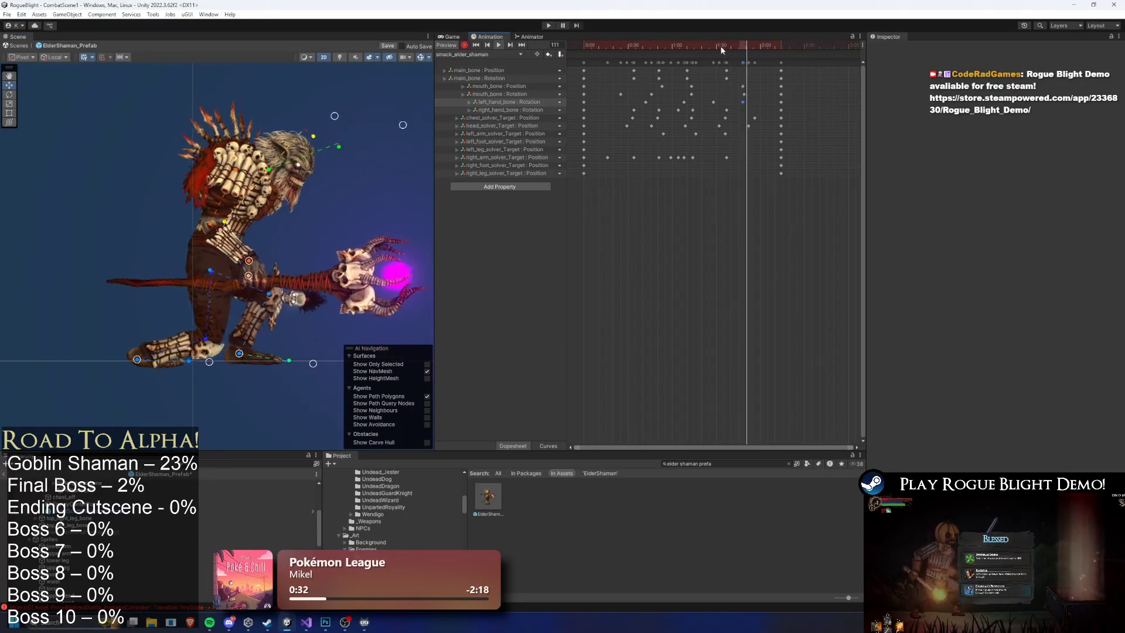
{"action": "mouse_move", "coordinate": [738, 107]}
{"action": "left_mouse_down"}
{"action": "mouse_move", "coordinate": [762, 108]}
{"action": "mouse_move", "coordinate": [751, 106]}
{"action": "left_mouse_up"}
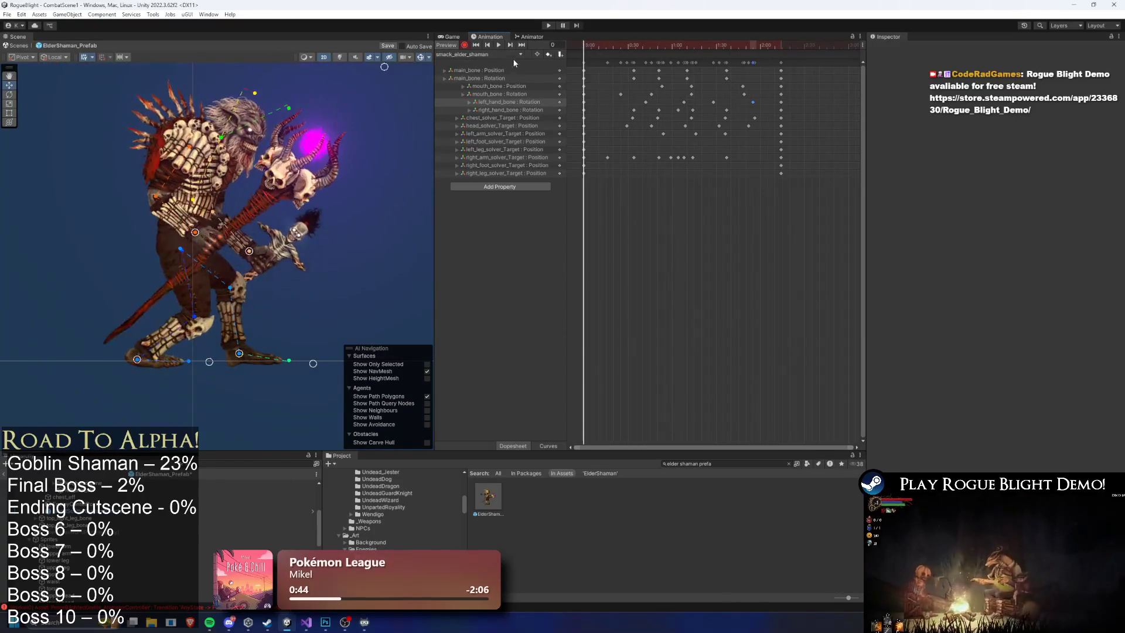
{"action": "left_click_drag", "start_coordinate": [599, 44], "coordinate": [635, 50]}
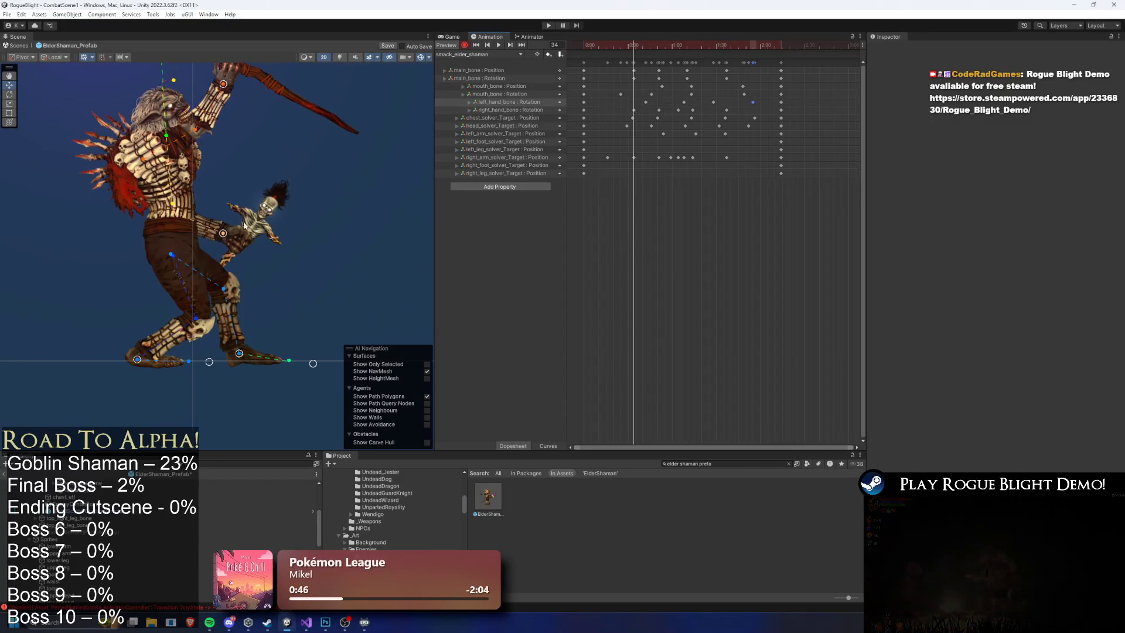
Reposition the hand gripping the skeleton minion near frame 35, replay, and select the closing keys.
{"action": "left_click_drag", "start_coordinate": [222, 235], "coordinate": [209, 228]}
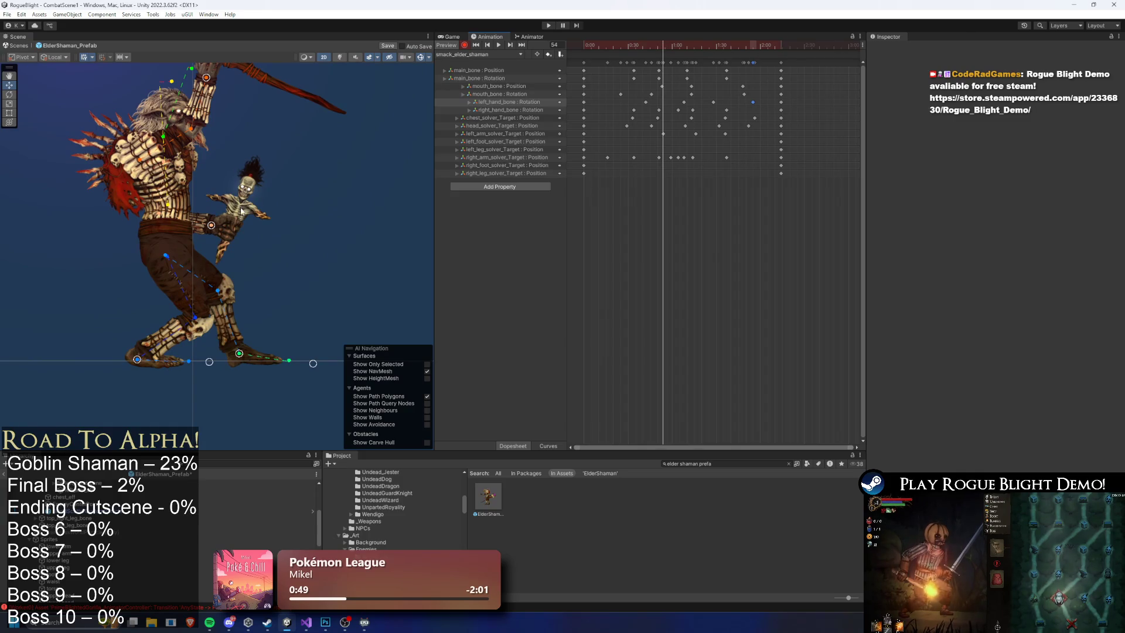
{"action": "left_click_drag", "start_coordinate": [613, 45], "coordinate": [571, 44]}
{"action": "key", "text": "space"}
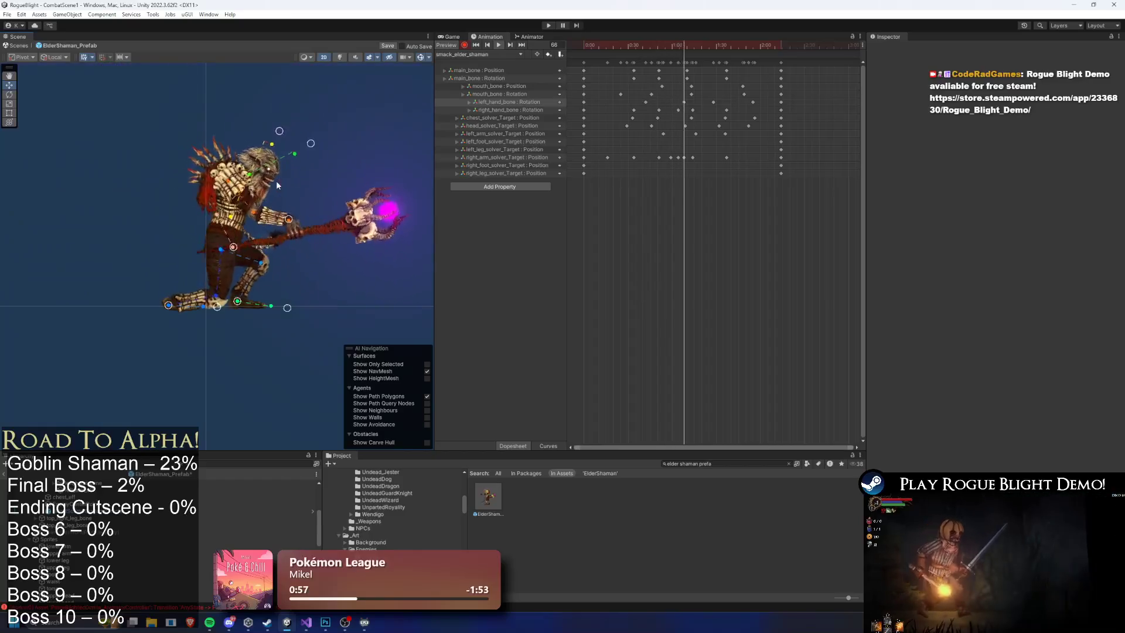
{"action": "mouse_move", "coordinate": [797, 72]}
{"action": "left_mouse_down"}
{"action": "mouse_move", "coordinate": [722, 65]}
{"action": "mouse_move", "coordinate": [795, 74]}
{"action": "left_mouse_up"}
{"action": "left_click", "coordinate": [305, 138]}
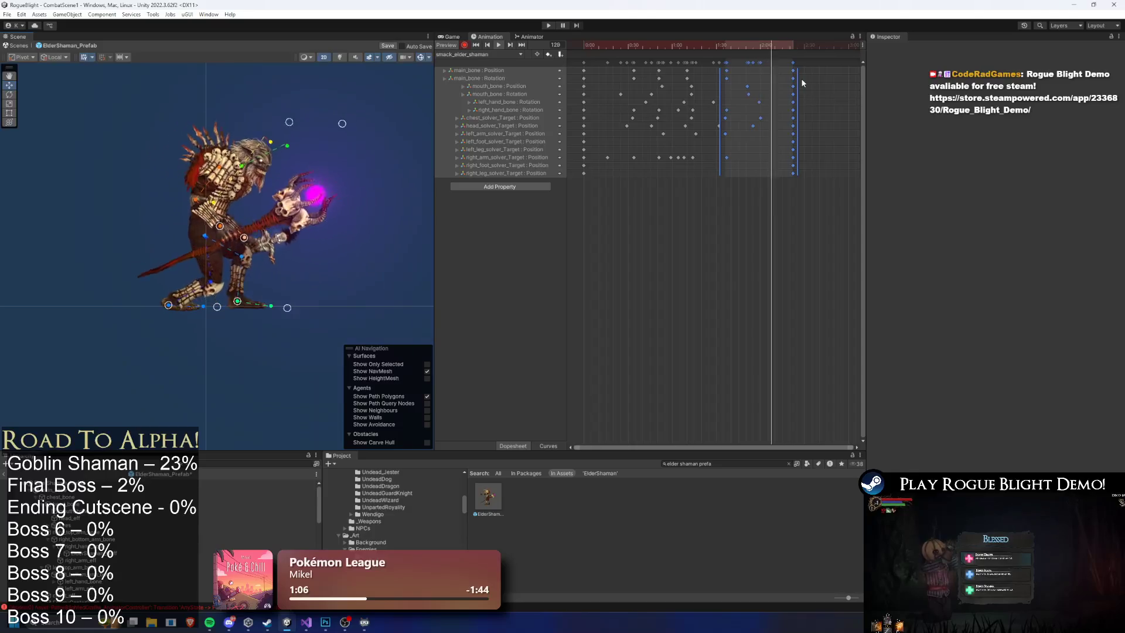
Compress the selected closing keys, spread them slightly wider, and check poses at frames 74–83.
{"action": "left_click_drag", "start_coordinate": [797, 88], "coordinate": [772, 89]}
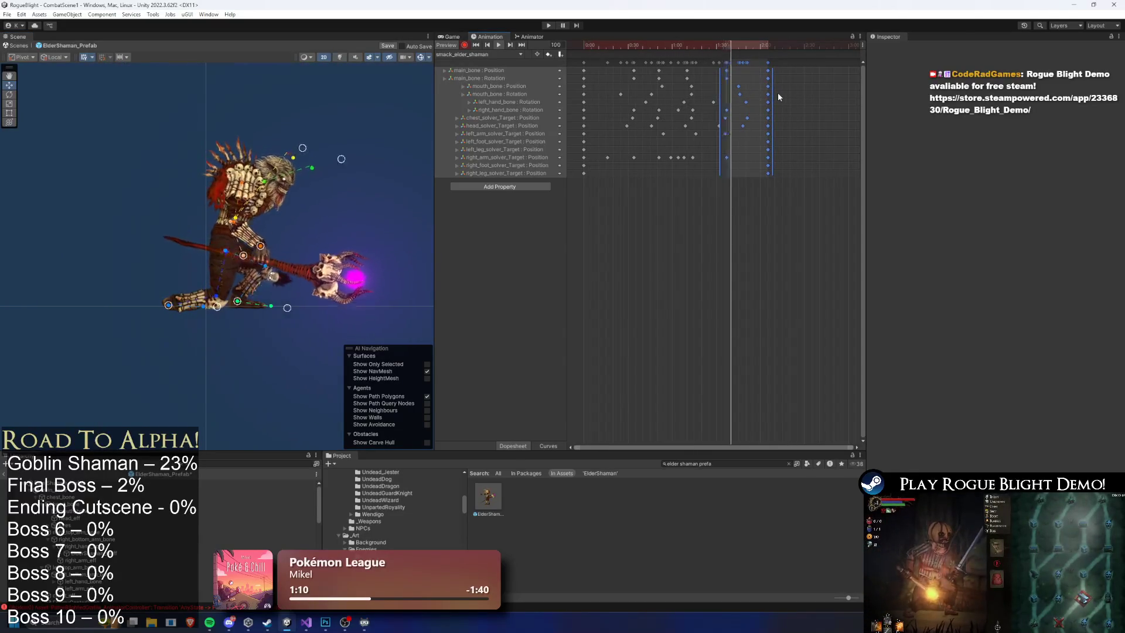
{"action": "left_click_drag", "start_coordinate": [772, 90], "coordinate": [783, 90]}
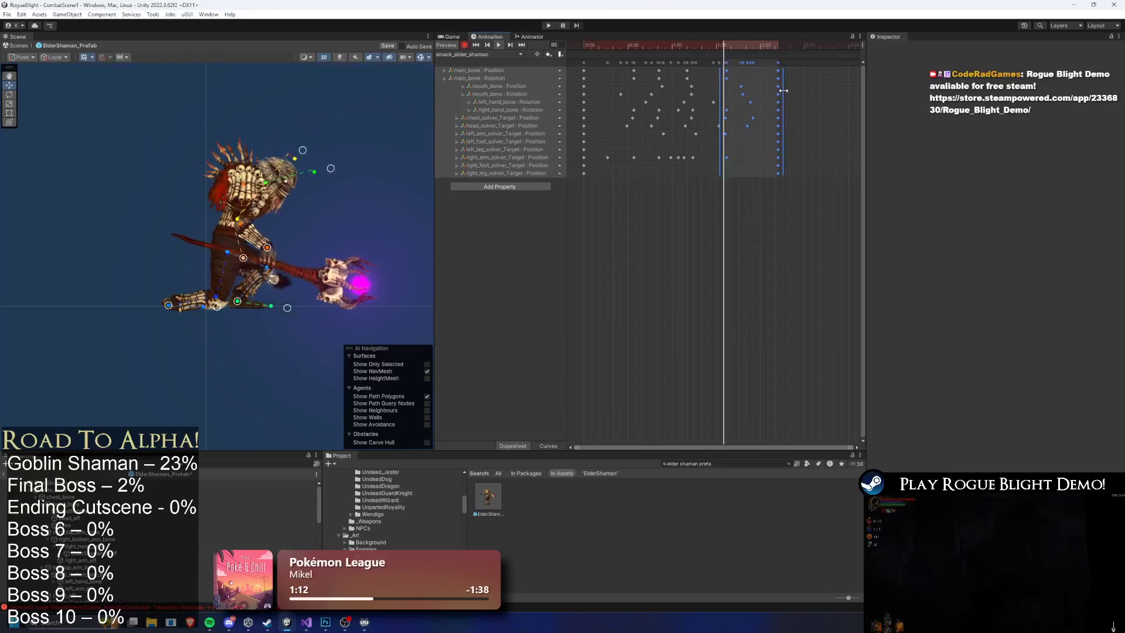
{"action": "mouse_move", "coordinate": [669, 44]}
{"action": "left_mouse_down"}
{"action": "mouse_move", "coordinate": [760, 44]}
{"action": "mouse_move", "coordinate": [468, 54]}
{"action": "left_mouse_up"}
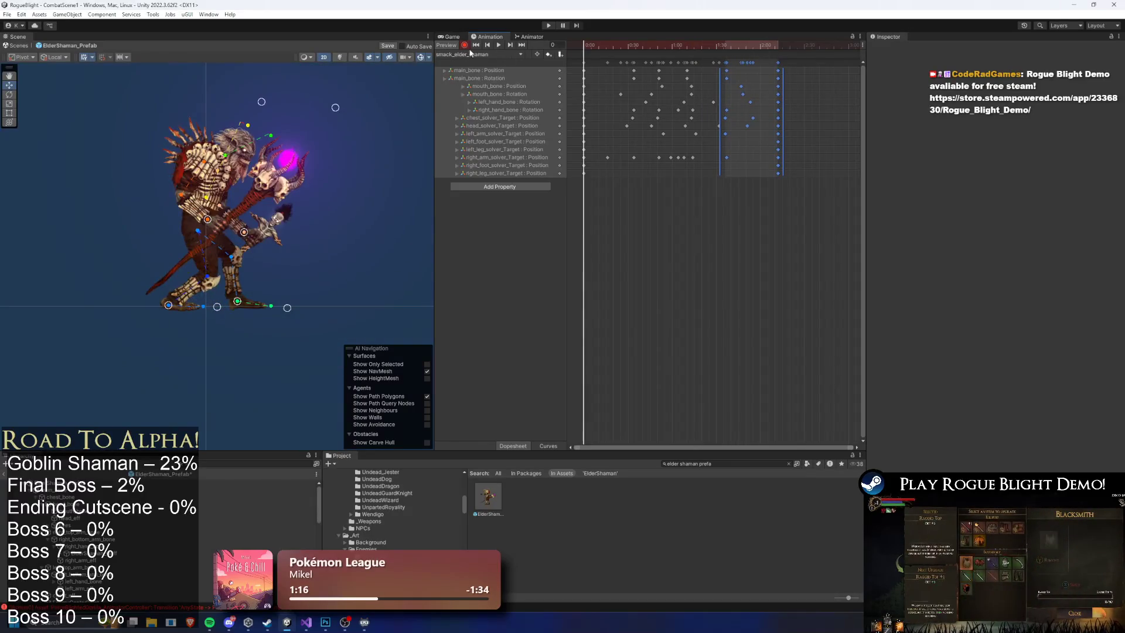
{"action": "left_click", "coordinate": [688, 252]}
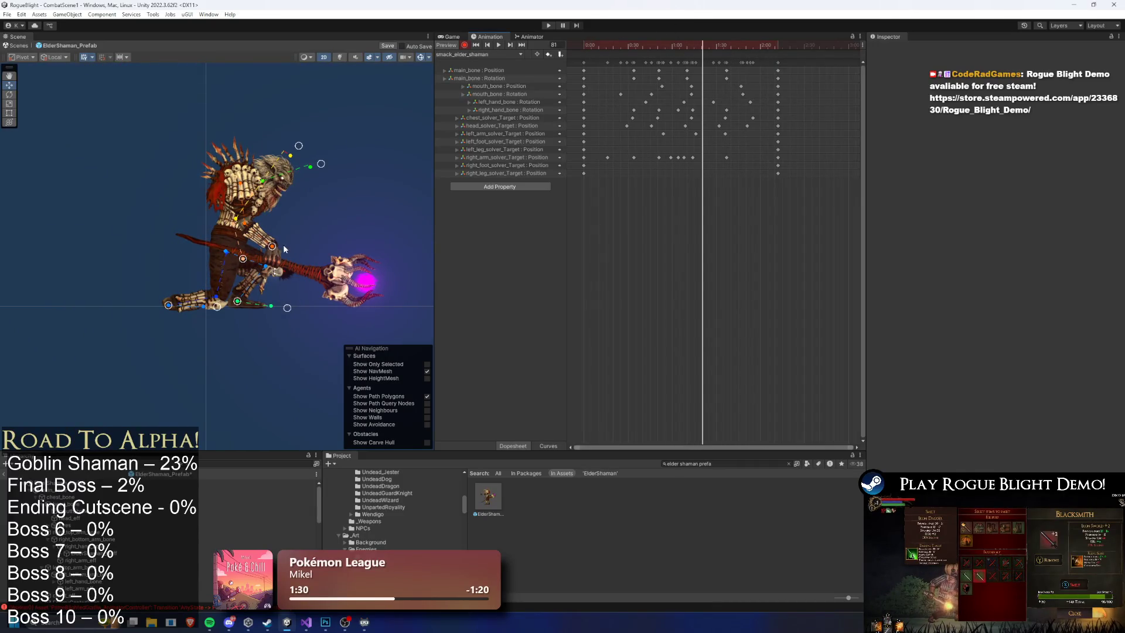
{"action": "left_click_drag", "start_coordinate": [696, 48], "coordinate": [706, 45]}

###

▶ Task directions: Filter the entries above and return only the lines holding "keys".

▶ Exercise solution:
Reposition the hand gripping the skeleton minion near frame 35, replay, and select the closing keys.
Compress the selected closing keys, spread them slightly wider, and check poses at frames 74–83.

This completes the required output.